Cramps - Al Muzer

CONCERT REVIEW: Cramps, Asbury Park NJ

- Al Muzer

The first-ever Jersey Shore (Asbury Park) appearance of The Cramps was one of those mind-warpin' time-travel highlights you're still talking about if you were lucky enough to witness - and're still kicking yourself over if you missed.

Proving once and for all that a life-long avoidance of the sun can keep you young and pale forever, coolly-detached, leather-clad, one-time dominatrix Poison Ivy Rorschach spewed up a continuous barrage of echo-laden surf-twang and super-fuzzed power chords while the frothing, fish-in-the-sand stage antics and dysfunctionally-erotic lyrics of Lux Interior had the crowd bouncing along furiously to the band's kitschy, junk-laden, slightly askew world view before you could say "It Thing Hard-On."

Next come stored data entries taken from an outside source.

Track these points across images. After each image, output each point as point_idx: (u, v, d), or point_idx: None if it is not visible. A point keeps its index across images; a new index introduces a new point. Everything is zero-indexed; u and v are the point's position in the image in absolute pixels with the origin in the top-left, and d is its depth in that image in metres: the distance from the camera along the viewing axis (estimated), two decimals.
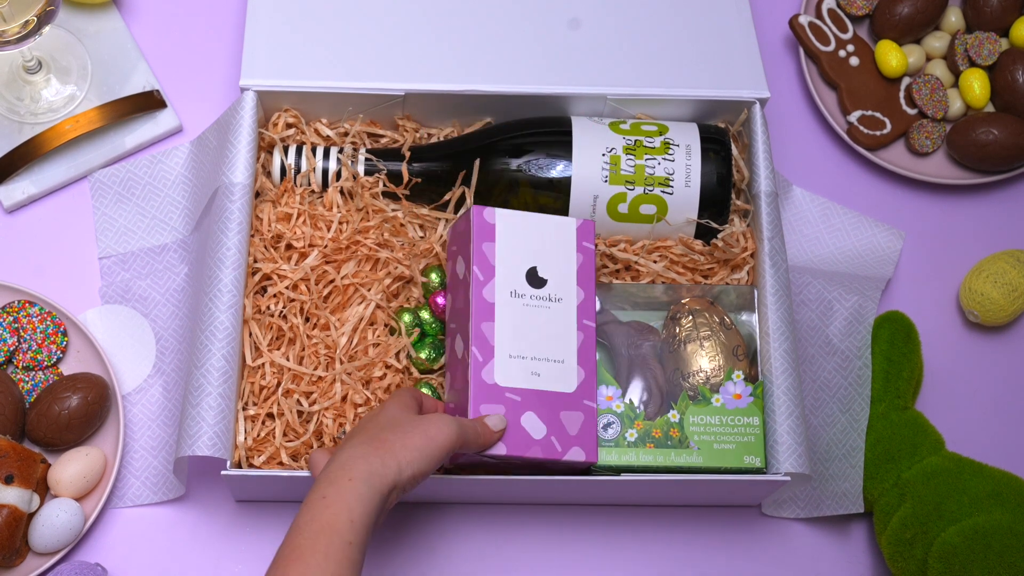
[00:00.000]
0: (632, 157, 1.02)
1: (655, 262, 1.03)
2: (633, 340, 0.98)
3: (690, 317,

Kicking their enthusiastically performed set off with "Cramp Stomp" from their latest CD, Big Beat From Badsville (Epitaph), Lux, Ivy, drummer Harry Drumdini and bassist Slim (ex-Mad Daddys) Chance [the latter two are spittin' images of long-ago predecessors Nick Knox and Bryan Gregory] covered all stages of the band's 20-plus-year, trash-lovin' career with no special emphasis placed on the last two albums ( ...Badsville and 1994s Flamejob) and their full attention focused on making as much racket as possible.

Doing noisy justice to staples such as "Love Me," "Garbage Man," "I Was A Teenage Werewolf," "Sunglasses After Dark," "Creature From The Black Leather Lagoon," "God Monster," "Goo Goo Muck," " Naked Girl Falling Down The Stairs," "The Hot Pearl Snatch," "What's Inside A Girl?," "Ultra Twist," "TV Set," "Can Your Pussy Do The Dog?" and "Human Fly"; the band barreled through a loud, over-the-top, tunefully-obnoxious 19-song assault on all that is decent, rock-a-billy and right with the power, energy, vitality, noise and freakish sexuality of the Gravest Hits-era four-piece in full, pale-skinned bloom.